BRIEF A: Please output every line of text from all the dataset entries verbatim, leaving the pictures out of your answer.

++++++++++

In general, we usually continue training
- as long as the validation loss continues to decrease across epochs
- as long as the validation loss is greater than the training loss
  - if the training loss is much lower than the validation (out of sample) loss, we may be overfitting to the training data
  - **Note** that we have stated these conditions in terms of decreasing validation loss, rather than increasing validation accuracy
    - **Question**: *Why should we prefer "loss" to "accuracy" ?*
 

In [15]:
n_epochs = 20
batch_size = 50

modelName = "mnist_first"

save_path = os.path.join(".", modelName + ".ckpt") 

In [None]:
print("Training for {e:d} epochs".format(e=n_epochs))

# Create a session and evaluate the nodes within it
with tf.Session() as sess:
  # Run the initialization step
  init.run()
  
  # This is our main training loop
  # - run for multiple epochs
  # - in each epoch, process the entire training data in mini-batches
  for epoch in range(n_epochs):
    # Process each of the mini-batches, evaluating the training operation on each
    for X_batch, y_batch in next_batch(X_train, y_train, batch_size, shuffle=True):
      sess.run(training_op, feed_dict={X: X_batch, y: y_batch})
        
    # Measure the training and validation accuracy every few epochs 
    if epoch % 5 == 0:
        acc_batch = accuracy.eval(feed_dict={X: X_batch, y: y_batch})
        acc_valid = accuracy.eval(feed_dict={X: X_valid, y: y_valid})
        print("Epoch {e:d} training batch accuracy {ta:3.2f}%, validation set accuracy {va:3.2f}%:".format(e=epoch, ta=100*acc_batch, va=100*acc_valid) )

  # Save the session so we can pick up again      
  save_path = saver.save(sess, save_path)
  
  print("Trained")

++++++++++

BRIEF B: Pick up the excerpt on the model training loop after its last line and continue it.

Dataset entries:
++++++++++

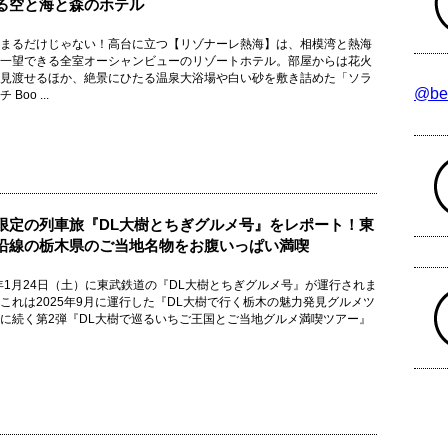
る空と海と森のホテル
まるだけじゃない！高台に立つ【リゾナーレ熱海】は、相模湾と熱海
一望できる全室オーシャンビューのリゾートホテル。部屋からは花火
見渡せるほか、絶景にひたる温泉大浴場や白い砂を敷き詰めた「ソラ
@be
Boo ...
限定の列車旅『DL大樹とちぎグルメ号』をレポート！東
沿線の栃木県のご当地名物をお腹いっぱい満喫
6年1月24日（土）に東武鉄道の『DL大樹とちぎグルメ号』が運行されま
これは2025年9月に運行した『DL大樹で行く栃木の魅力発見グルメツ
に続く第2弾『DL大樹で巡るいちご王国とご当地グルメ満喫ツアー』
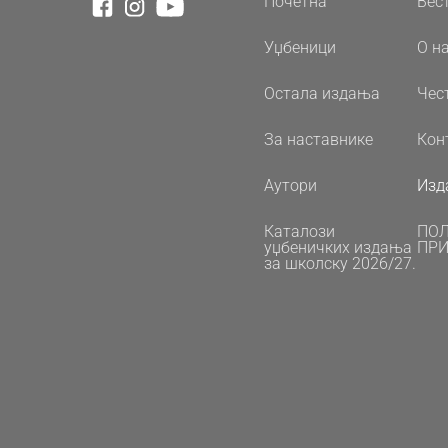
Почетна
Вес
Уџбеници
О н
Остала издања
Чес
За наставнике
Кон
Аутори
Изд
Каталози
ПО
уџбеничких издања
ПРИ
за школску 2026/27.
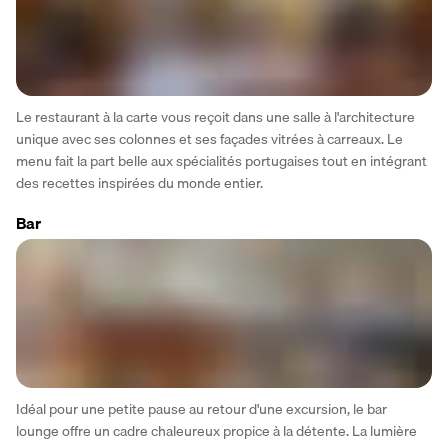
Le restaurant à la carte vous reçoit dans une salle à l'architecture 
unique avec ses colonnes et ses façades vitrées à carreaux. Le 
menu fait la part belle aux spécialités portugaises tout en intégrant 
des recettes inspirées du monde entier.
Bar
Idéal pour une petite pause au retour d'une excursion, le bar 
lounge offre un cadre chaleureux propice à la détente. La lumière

++++++++++

RESPONSE BOX A:
る空と海と森のホテル
まるだけじゃない！高台に立つ【リゾナーレ熱海】は、相模湾と熱海
一望できる全室オーシャンビューのリゾートホテル。部屋からは花火
見渡せるほか、絶景にひたる温泉大浴場や白い砂を敷き詰めた「ソラ
@be
Boo ...
限定の列車旅『DL大樹とちぎグルメ号』をレポート！東
沿線の栃木県のご当地名物をお腹いっぱい満喫
6年1月24日（土）に東武鉄道の『DL大樹とちぎグルメ号』が運行されま
これは2025年9月に運行した『DL大樹で行く栃木の魅力発見グルメツ
に続く第2弾『DL大樹で巡るいちご王国とご当地グルメ満喫ツアー』
Почетна
Вес
Уџбеници
О н
Остала издања
Чес
За наставнике
Кон
Аутори
Изд
Каталози
ПО
уџбеничких издања
ПРИ
за школску 2026/27.
Le restaurant à la carte vous reçoit dans une salle à l'architecture 
unique avec ses colonnes et ses façades vitrées à carreaux. Le 
menu fait la part belle aux spécialités portugaises tout en intégrant 
des recettes inspirées du monde entier.
Bar
Idéal pour une petite pause au retour d'une excursion, le bar 
lounge offre un cadre chaleureux propice à la détente. La lumière

RESPONSE BOX B:
Training for 20 epochs
Epoch 0 training batch accuracy 92.00%, validation set accuracy 88.78%:
Epoch 5 training batch accuracy 86.00%, validation set accuracy 94.50%:


Now that the model is trained (and saved) we can feed in test data in order to perform predictions

Note that:
- The graph must always be evaluated in a session
- A new session is completely uninitialized
  - the trained weights are *not* available
- We can restore the state of a previous session, in order to obtain access to the trained model

In [None]:
with tf.Session() as sess:
  # Restore the model, do NOT re-initialize the variables with the "init" node
  saver.restore(sess, save_path)
  
  # We can now evaluate any of the model's nodes, using the trained weights
  # Perform prediction using the test set
  # Recall: the logits for each example is a vector of length, number of classes
  # To convert one vector to a prediction: find the index of the largest logit
  logits_test = logits.eval(feed_dict={X: X_test})
  print("Test logits shape: ", logits_test.shape)
  predictions_test = np.argmax(logits_test, axis=1)
  
  # Show some of the predictins
  num_to_show = 10
  print("Test predictions: \t",  predictions_test[:num_to_show])
  
  print("Test correct ?:\t ",    (predictions_test == y_test)[:num_to_show])
  
  # What is the overall accuracy ?
  acc_test = accuracy.eval(feed_dict={X: X_test, y: y_test})
  print("Test accuracy {a:3.2f}".format(a=100*acc_test))
  
  

  

In [None]:
print("Done")